Видимо, мое сочинение попалось ей в минуту острой тоски, она над ним даже плакала — где-то далеко от Москвы… У меня тоже было много таких минут, когда — «Я по свету немало хаживал…», и глаза мокнут. «Далеко от Москвы» — такая толстая книга, что не удалось ее осилить, но от самого названия продирало холодом, угрозой утрат и всеми чувствами, в которых мы совпали с моей корреспонденткой. Она писала, что чем дольше живет, тем дальше, дальше от нее Москва, и тем ближе — чаще вспоминается…
Почему меня уже в детстве посетила эта тоска?
Отбросив литературный снобизм, я должна гордиться таким рекордным по времени «читательским откликом» и посвятить этой женщине свои воспоминания.
Бабушка читала: «Скажи-ка, дядя, ведь недаром Москва спаленная пожаром, французу отдана?..» Дальше я не слышала, вопросы душили, в три года сразу три вопроса — полный «капут», значит, «ей еще рано». Почему французы? Нас же немцы хотят захватить! Это я еще спрошу — может, они тоже с нами воюют? Но почему «отдана?» Ведь мы Москву не отдали, не отдали и никогда врагу не отдадим! Пожар я уже себе представляла, но неужели вся Москва совсем сгорела? Все равно она не сдалась, я точно знаю, папа уже чинит железную дорогу под Дмитровом, и зачем мы только уехали из Москвы, в Ярославле тоже бомбежки… Слово «Москва-сква-сква-сква» повторялось чаще всех слов, и второе хорошее слово — «довойны». Вообразить себе «довойну» и Москву я не могла, но когда уж слишком взахлеб ревела, выскакивало оправдание: «Я подумала, что Москва вся сгорела…» И так посложно, осторожно уяснив пугающую строку, я уже могла выскочить в рубашке к гостям и, перекрикивая патефон, прочесть им в новогоднюю ночь: «Скажи-ка, дядя, ведь недаром Москва, спаленная пожаром…» Встречали сорок второй год, однако же смеялись…

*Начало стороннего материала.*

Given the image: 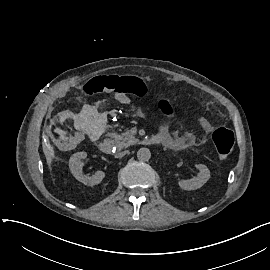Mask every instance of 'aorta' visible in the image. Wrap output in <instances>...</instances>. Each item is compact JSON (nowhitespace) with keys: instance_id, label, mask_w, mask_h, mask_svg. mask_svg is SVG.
Here are the masks:
<instances>
[{"instance_id":"762f6f07","label":"aorta","mask_w":270,"mask_h":270,"mask_svg":"<svg viewBox=\"0 0 270 270\" xmlns=\"http://www.w3.org/2000/svg\"><path fill=\"white\" fill-rule=\"evenodd\" d=\"M137 158L140 161H148L151 158V152L148 148H140L137 152Z\"/></svg>"}]
</instances>
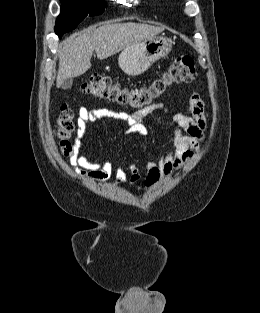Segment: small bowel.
<instances>
[{
	"label": "small bowel",
	"instance_id": "small-bowel-1",
	"mask_svg": "<svg viewBox=\"0 0 260 313\" xmlns=\"http://www.w3.org/2000/svg\"><path fill=\"white\" fill-rule=\"evenodd\" d=\"M156 110L166 111V108L163 105H155L146 110L126 113L104 108L91 110L81 107L77 118L74 154L70 162L75 174L94 182L105 181L114 175L115 186H121L126 182L129 184L138 183L141 176L140 167L136 163H130V176L127 177L125 170L121 166H115L111 160L90 161L81 151L82 139L87 132L89 123L103 119L122 121L127 124L130 133L148 137L150 131L144 121ZM169 116L174 128L172 143L158 160H145V187L147 189L153 188L160 180L186 164L196 154L204 137L206 118L204 102L199 94L193 93L190 96L185 112H175Z\"/></svg>",
	"mask_w": 260,
	"mask_h": 313
}]
</instances>
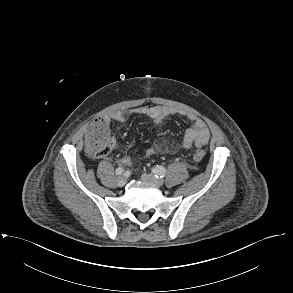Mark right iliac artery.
I'll list each match as a JSON object with an SVG mask.
<instances>
[{"mask_svg": "<svg viewBox=\"0 0 293 293\" xmlns=\"http://www.w3.org/2000/svg\"><path fill=\"white\" fill-rule=\"evenodd\" d=\"M124 172V168L123 167H118L115 171L116 175H121Z\"/></svg>", "mask_w": 293, "mask_h": 293, "instance_id": "obj_1", "label": "right iliac artery"}]
</instances>
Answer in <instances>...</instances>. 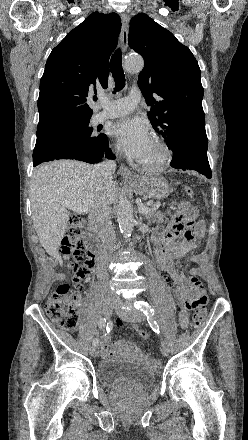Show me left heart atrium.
<instances>
[{
	"label": "left heart atrium",
	"mask_w": 248,
	"mask_h": 440,
	"mask_svg": "<svg viewBox=\"0 0 248 440\" xmlns=\"http://www.w3.org/2000/svg\"><path fill=\"white\" fill-rule=\"evenodd\" d=\"M111 135L120 149L137 161L143 160L152 145L148 127L139 118H125L116 122L112 126Z\"/></svg>",
	"instance_id": "1"
}]
</instances>
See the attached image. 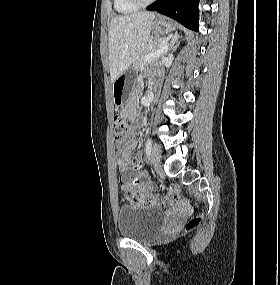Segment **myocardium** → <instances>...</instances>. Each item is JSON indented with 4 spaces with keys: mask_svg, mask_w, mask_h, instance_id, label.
<instances>
[{
    "mask_svg": "<svg viewBox=\"0 0 280 285\" xmlns=\"http://www.w3.org/2000/svg\"><path fill=\"white\" fill-rule=\"evenodd\" d=\"M129 1L136 4L139 7V6H145V5L151 4L156 0H129Z\"/></svg>",
    "mask_w": 280,
    "mask_h": 285,
    "instance_id": "1",
    "label": "myocardium"
}]
</instances>
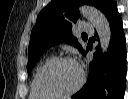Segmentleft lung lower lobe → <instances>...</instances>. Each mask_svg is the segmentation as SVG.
Here are the masks:
<instances>
[{
    "label": "left lung lower lobe",
    "instance_id": "left-lung-lower-lobe-1",
    "mask_svg": "<svg viewBox=\"0 0 128 99\" xmlns=\"http://www.w3.org/2000/svg\"><path fill=\"white\" fill-rule=\"evenodd\" d=\"M101 11L107 16L110 23L112 32L110 46L103 56L100 52V45L97 46L93 61L89 65L87 83L72 96L73 98L123 99L124 97L126 47L122 19L115 0H105Z\"/></svg>",
    "mask_w": 128,
    "mask_h": 99
}]
</instances>
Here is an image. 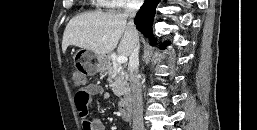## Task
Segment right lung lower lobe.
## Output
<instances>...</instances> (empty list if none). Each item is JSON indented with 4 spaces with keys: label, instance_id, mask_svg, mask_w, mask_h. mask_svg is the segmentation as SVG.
<instances>
[{
    "label": "right lung lower lobe",
    "instance_id": "1",
    "mask_svg": "<svg viewBox=\"0 0 257 130\" xmlns=\"http://www.w3.org/2000/svg\"><path fill=\"white\" fill-rule=\"evenodd\" d=\"M160 0H147L135 17L136 27L154 44L155 38L152 35V23L155 10Z\"/></svg>",
    "mask_w": 257,
    "mask_h": 130
}]
</instances>
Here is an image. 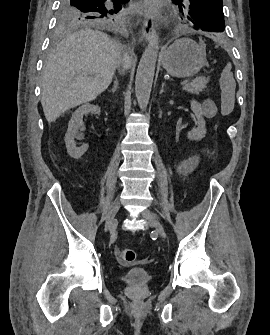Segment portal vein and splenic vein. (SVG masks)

Брат мой родился в октябре сорок первого. Помню воздушную тревогу, мы бежим в подвал, маме удалось донести его спящим, и в полной темноте, в тесноте, в напряженной тишине наш младенец отчетливо изрек — «алигу-ква-ква-ква…» Подвал сотрясался от хохота, весь двор запомнил первые его в жизни слова. «Покажи, Юрик, как квакушка квакает? Ой, я прямо обсикалась! Ква, ква, ква!» И я подсказывала с гордостью — «Москва!» До лягушек ему было еще далеко, уверена — он сообщил спросонья единственное слово, застрявшее в ушах, — «Москва». Ярославское оканье искажало любимое слово «до войны», получалось тягуче и грустно, но я знала, что мы не здешние, мы скоро вернемся в свой потерянный рай.
Прошла целая эпоха — шесть лет! — с победными салютами, веселыми песнями — «Барон Фондершпик попал на русский штык, остался от барона только пшик» и особенно любимой, детской: «Вернись, попробуй, дорогой, дорогой, тебя я встречу кочергой, кочергой». Сквозь пришепетывание патефона слов было не разобрать, одна «кочерга». Кто тогда знал, что она английская? Наша русская, плясовая, народная! Прошла и тайная досада, что война уже кончилась, а нам не досталось повоевать, но ничего, мы тоже будем бороться, мы уже боремся — за мир во всем мире. Прошел и долгий, слившийся с победой праздник — день рождения Москвы, восьмисотлетие…
И вот я впервые в жизни оказалась далеко от Москвы — одна, без родителей.